I guess I have never aggravated the wrong people so I have never had to deal with this kind of attack though I do promote Christian conservative concepts and ideals on most of the sites I maintain.
The most important thing I can think to ask is, How they initially gained access?
I have all of my webservers setup for external SSH access only. I also have them setup to allow access only from specific external IP's. If your IP is not on the list, you don't get in.

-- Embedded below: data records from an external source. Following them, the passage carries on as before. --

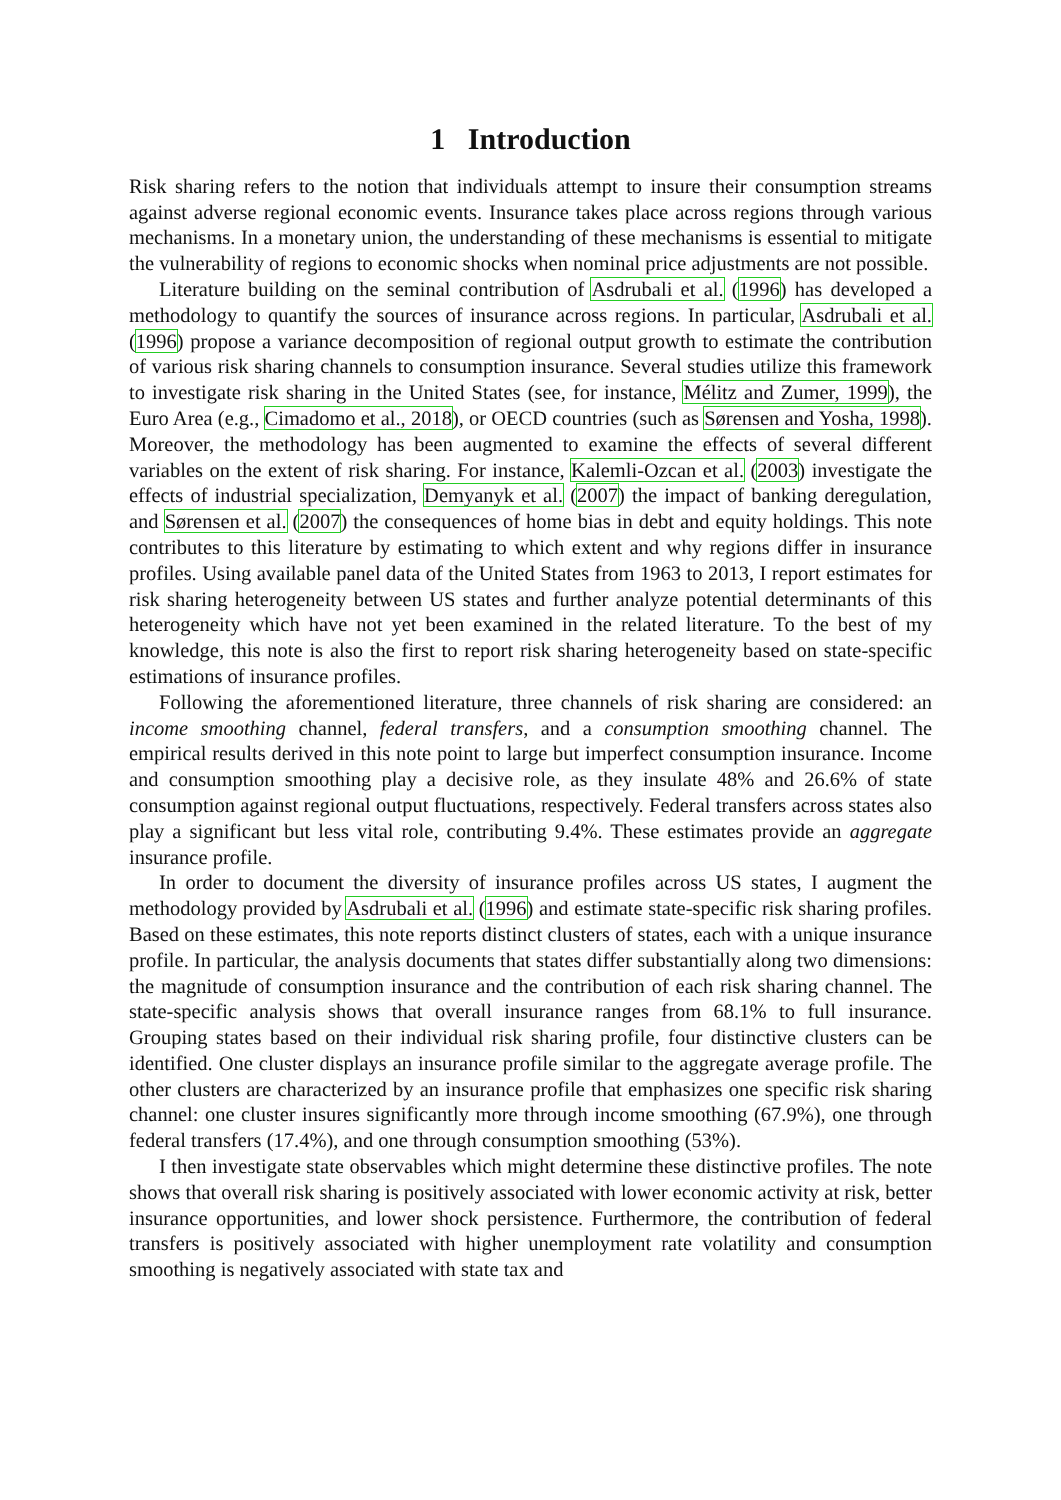1 Introduction
Risk sharing refers to the notion that individuals attempt to insure their consumption streams against adverse regional economic events. Insurance takes place across regions through various mechanisms. In a monetary union, the understanding of these mechanisms is essential to mitigate the vulnerability of regions to economic shocks when nominal price adjustments are not possible.
Literature building on the seminal contribution of Asdrubali et al. (1996) has developed a methodology to quantify the sources of insurance across regions. In particular, Asdrubali et al. (1996) propose a variance decomposition of regional output growth to estimate the contribution of various risk sharing channels to consumption insurance. Several studies utilize this framework to investigate risk sharing in the United States (see, for instance, Mélitz and Zumer, 1999), the Euro Area (e.g., Cimadomo et al., 2018), or OECD countries (such as Sørensen and Yosha, 1998). Moreover, the methodology has been augmented to examine the effects of several different variables on the extent of risk sharing. For instance, Kalemli-Ozcan et al. (2003) investigate the effects of industrial specialization, Demyanyk et al. (2007) the impact of banking deregulation, and Sørensen et al. (2007) the consequences of home bias in debt and equity holdings. This note contributes to this literature by estimating to which extent and why regions differ in insurance profiles. Using available panel data of the United States from 1963 to 2013, I report estimates for risk sharing heterogeneity between US states and further analyze potential determinants of this heterogeneity which have not yet been examined in the related literature. To the best of my knowledge, this note is also the first to report risk sharing heterogeneity based on state-specific estimations of insurance profiles.
Following the aforementioned literature, three channels of risk sharing are considered: an income smoothing channel, federal transfers, and a consumption smoothing channel. The empirical results derived in this note point to large but imperfect consumption insurance. Income and consumption smoothing play a decisive role, as they insulate 48% and 26.6% of state consumption against regional output fluctuations, respectively. Federal transfers across states also play a significant but less vital role, contributing 9.4%. These estimates provide an aggregate insurance profile.
In order to document the diversity of insurance profiles across US states, I augment the methodology provided by Asdrubali et al. (1996) and estimate state-specific risk sharing profiles. Based on these estimates, this note reports distinct clusters of states, each with a unique insurance profile. In particular, the analysis documents that states differ substantially along two dimensions: the magnitude of consumption insurance and the contribution of each risk sharing channel. The state-specific analysis shows that overall insurance ranges from 68.1% to full insurance. Grouping states based on their individual risk sharing profile, four distinctive clusters can be identified. One cluster displays an insurance profile similar to the aggregate average profile. The other clusters are characterized by an insurance profile that emphasizes one specific risk sharing channel: one cluster insures significantly more through income smoothing (67.9%), one through federal transfers (17.4%), and one through consumption smoothing (53%).
I then investigate state observables which might determine these distinctive profiles. The note shows that overall risk sharing is positively associated with lower economic activity at risk, better insurance opportunities, and lower shock persistence. Furthermore, the contribution of federal transfers is positively associated with higher unemployment rate volatility and consumption smoothing is negatively associated with state tax and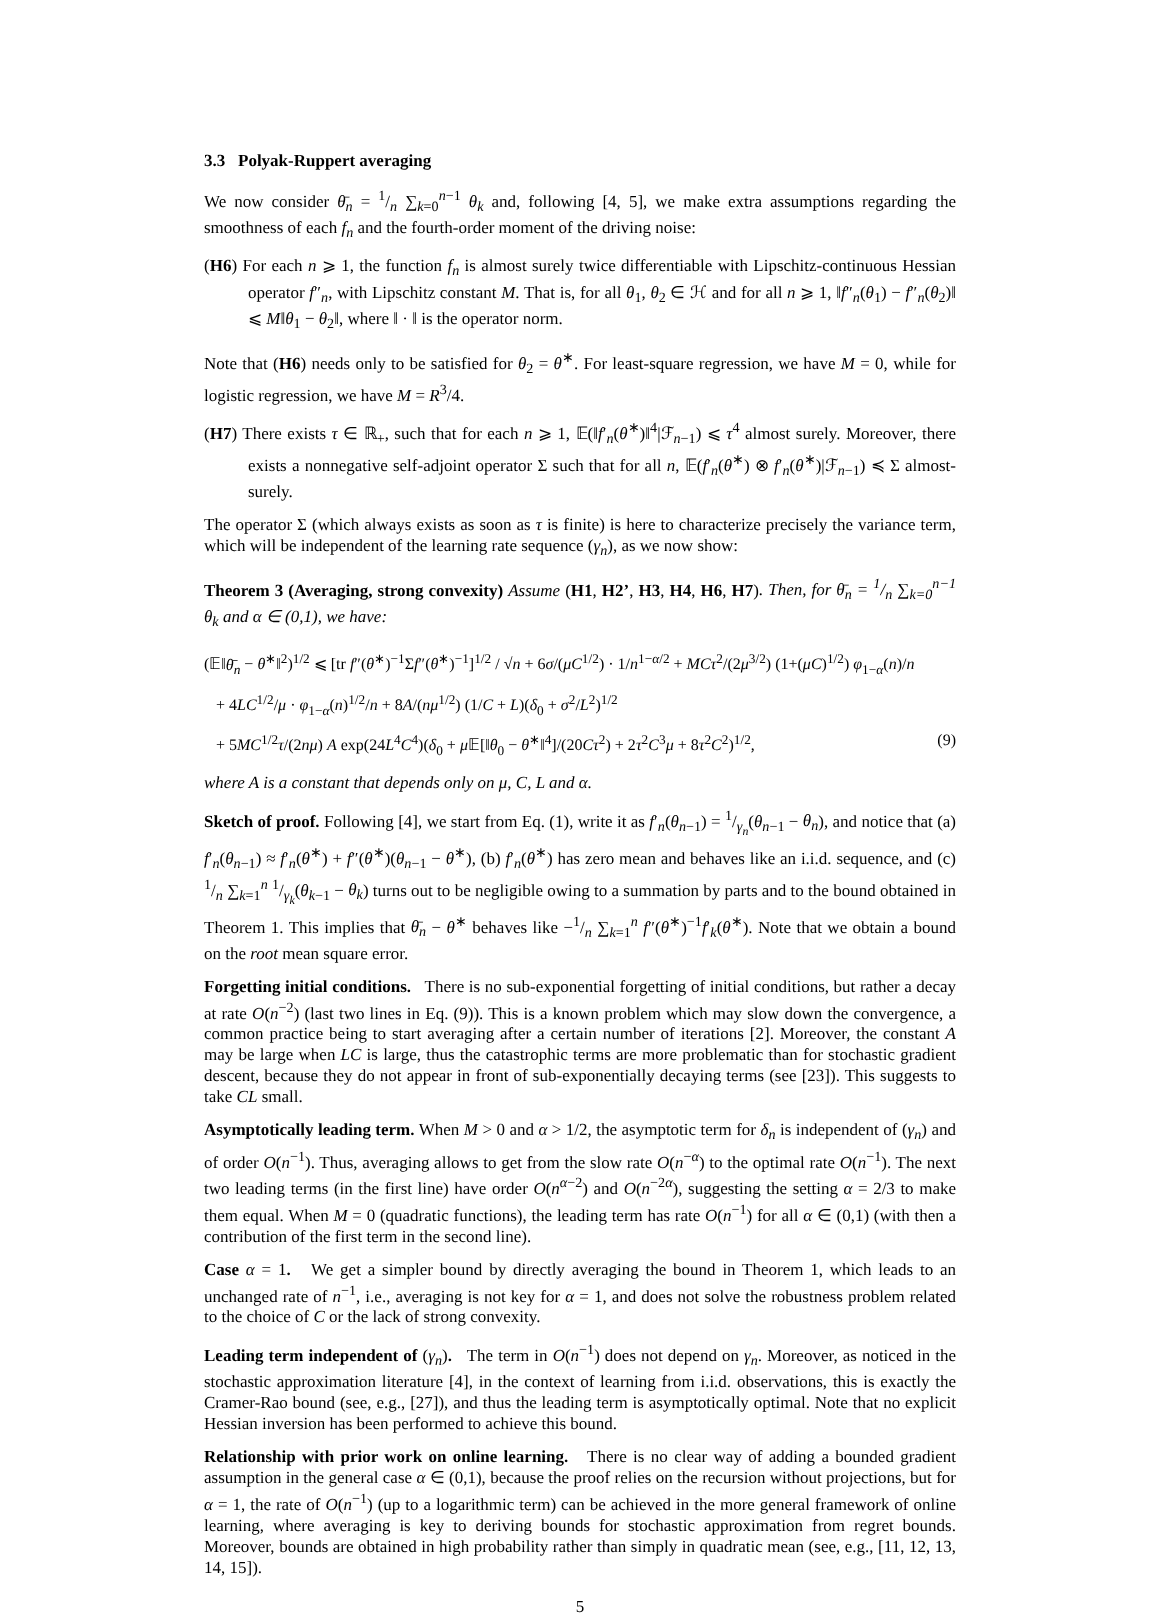3.3 Polyak-Ruppert averaging
We now consider θ̄<sub>n</sub> = 1/n ∑<sub>k=0</sub><sup>n−1</sup> θ<sub>k</sub> and, following [4, 5], we make extra assumptions regarding the smoothness of each f<sub>n</sub> and the fourth-order moment of the driving noise:
(H6) For each n ⩾ 1, the function f<sub>n</sub> is almost surely twice differentiable with Lipschitz-continuous Hessian operator f″<sub>n</sub>, with Lipschitz constant M. That is, for all θ<sub>1</sub>, θ<sub>2</sub> ∈ ℋ and for all n ⩾ 1, ‖f″<sub>n</sub>(θ<sub>1</sub>) − f″<sub>n</sub>(θ<sub>2</sub>)‖ ⩽ M‖θ<sub>1</sub> − θ<sub>2</sub>‖, where ‖ · ‖ is the operator norm.
Note that (H6) needs only to be satisfied for θ<sub>2</sub> = θ<sup>∗</sup>. For least-square regression, we have M = 0, while for logistic regression, we have M = R<sup>3</sup>/4.
(H7) There exists τ ∈ ℝ<sub>+</sub>, such that for each n ⩾ 1, 𝔼(‖f′<sub>n</sub>(θ<sup>∗</sup>)‖<sup>4</sup>|ℱ<sub>n−1</sub>) ⩽ τ<sup>4</sup> almost surely. Moreover, there exists a nonnegative self-adjoint operator Σ such that for all n, 𝔼(f′<sub>n</sub>(θ<sup>∗</sup>) ⊗ f′<sub>n</sub>(θ<sup>∗</sup>)|ℱ<sub>n−1</sub>) ≼ Σ almost-surely.
The operator Σ (which always exists as soon as τ is finite) is here to characterize precisely the variance term, which will be independent of the learning rate sequence (γ<sub>n</sub>), as we now show:
Theorem 3 (Averaging, strong convexity) Assume (H1, H2’, H3, H4, H6, H7). Then, for θ̄<sub>n</sub> = 1/n ∑<sub>k=0</sub><sup>n−1</sup> θ<sub>k</sub> and α ∈ (0,1), we have:
(𝔼‖θ̄<sub>n</sub> − θ<sup>∗</sup>‖<sup>2</sup>)<sup>1/2</sup> ⩽ [tr f″(θ<sup>∗</sup>)<sup>−1</sup>Σf″(θ<sup>∗</sup>)<sup>−1</sup>]<sup>1/2</sup> / √n + 6σ/(μC<sup>1/2</sup>) · 1/n<sup>1−α/2</sup> + MCτ<sup>2</sup>/(2μ<sup>3/2</sup>) (1+(μC)<sup>1/2</sup>) φ<sub>1−α</sub>(n)/n
+ 4LC<sup>1/2</sup>/μ · φ<sub>1−α</sub>(n)<sup>1/2</sup>/n + 8A/(nμ<sup>1/2</sup>) (1/C + L)(δ<sub>0</sub> + σ<sup>2</sup>/L<sup>2</sup>)<sup>1/2</sup>
+ 5MC<sup>1/2</sup>τ/(2nμ) A exp(24L<sup>4</sup>C<sup>4</sup>)(δ<sub>0</sub> + μ 𝔼[‖θ<sub>0</sub> − θ<sup>∗</sup>‖<sup>4</sup>]/(20Cτ<sup>2</sup>) + 2τ<sup>2</sup>C<sup>3</sup>μ + 8τ<sup>2</sup>C<sup>2</sup>)<sup>1/2</sup>, (9)
where A is a constant that depends only on μ, C, L and α.
Sketch of proof. Following [4], we start from Eq. (1), write it as f′<sub>n</sub>(θ<sub>n−1</sub>) = 1/γ<sub>n</sub>(θ<sub>n−1</sub> − θ<sub>n</sub>), and notice that (a) f′<sub>n</sub>(θ<sub>n−1</sub>) ≈ f′<sub>n</sub>(θ<sup>∗</sup>) + f″(θ<sup>∗</sup>)(θ<sub>n−1</sub> − θ<sup>∗</sup>), (b) f′<sub>n</sub>(θ<sup>∗</sup>) has zero mean and behaves like an i.i.d. sequence, and (c) 1/n ∑<sub>k=1</sub><sup>n</sup> 1/γ<sub>k</sub>(θ<sub>k−1</sub> − θ<sub>k</sub>) turns out to be negligible owing to a summation by parts and to the bound obtained in Theorem 1. This implies that θ̄<sub>n</sub> − θ<sup>∗</sup> behaves like −1/n ∑<sub>k=1</sub><sup>n</sup> f″(θ<sup>∗</sup>)<sup>−1</sup>f′<sub>k</sub>(θ<sup>∗</sup>). Note that we obtain a bound on the root mean square error.
Forgetting initial conditions. There is no sub-exponential forgetting of initial conditions, but rather a decay at rate O(n<sup>−2</sup>) (last two lines in Eq. (9)). This is a known problem which may slow down the convergence, a common practice being to start averaging after a certain number of iterations [2]. Moreover, the constant A may be large when LC is large, thus the catastrophic terms are more problematic than for stochastic gradient descent, because they do not appear in front of sub-exponentially decaying terms (see [23]). This suggests to take CL small.
Asymptotically leading term. When M > 0 and α > 1/2, the asymptotic term for δ<sub>n</sub> is independent of (γ<sub>n</sub>) and of order O(n<sup>−1</sup>). Thus, averaging allows to get from the slow rate O(n<sup>−α</sup>) to the optimal rate O(n<sup>−1</sup>). The next two leading terms (in the first line) have order O(n<sup>α−2</sup>) and O(n<sup>−2α</sup>), suggesting the setting α = 2/3 to make them equal. When M = 0 (quadratic functions), the leading term has rate O(n<sup>−1</sup>) for all α ∈ (0,1) (with then a contribution of the first term in the second line).
Case α = 1. We get a simpler bound by directly averaging the bound in Theorem 1, which leads to an unchanged rate of n<sup>−1</sup>, i.e., averaging is not key for α = 1, and does not solve the robustness problem related to the choice of C or the lack of strong convexity.
Leading term independent of (γ<sub>n</sub>). The term in O(n<sup>−1</sup>) does not depend on γ<sub>n</sub>. Moreover, as noticed in the stochastic approximation literature [4], in the context of learning from i.i.d. observations, this is exactly the Cramer-Rao bound (see, e.g., [27]), and thus the leading term is asymptotically optimal. Note that no explicit Hessian inversion has been performed to achieve this bound.
Relationship with prior work on online learning. There is no clear way of adding a bounded gradient assumption in the general case α ∈ (0,1), because the proof relies on the recursion without projections, but for α = 1, the rate of O(n<sup>−1</sup>) (up to a logarithmic term) can be achieved in the more general framework of online learning, where averaging is key to deriving bounds for stochastic approximation from regret bounds. Moreover, bounds are obtained in high probability rather than simply in quadratic mean (see, e.g., [11, 12, 13, 14, 15]).
5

I only run Linux based servers with the latest Apache/PHP/MySQL/perl/cgi etc. I also do not have any GUI installed on any of them. I have always felt that would be the hole that would allow someone to get in.
I also have never allowed any kind of automount, autorun or autoscan of any read/write devices at all. In fact, after finishing the setup, I rem out USB, CDROM and Floppy devices in fstab so they are inaccessible. The servers are available on the LAN though. This seems to also be a risk I will have to address.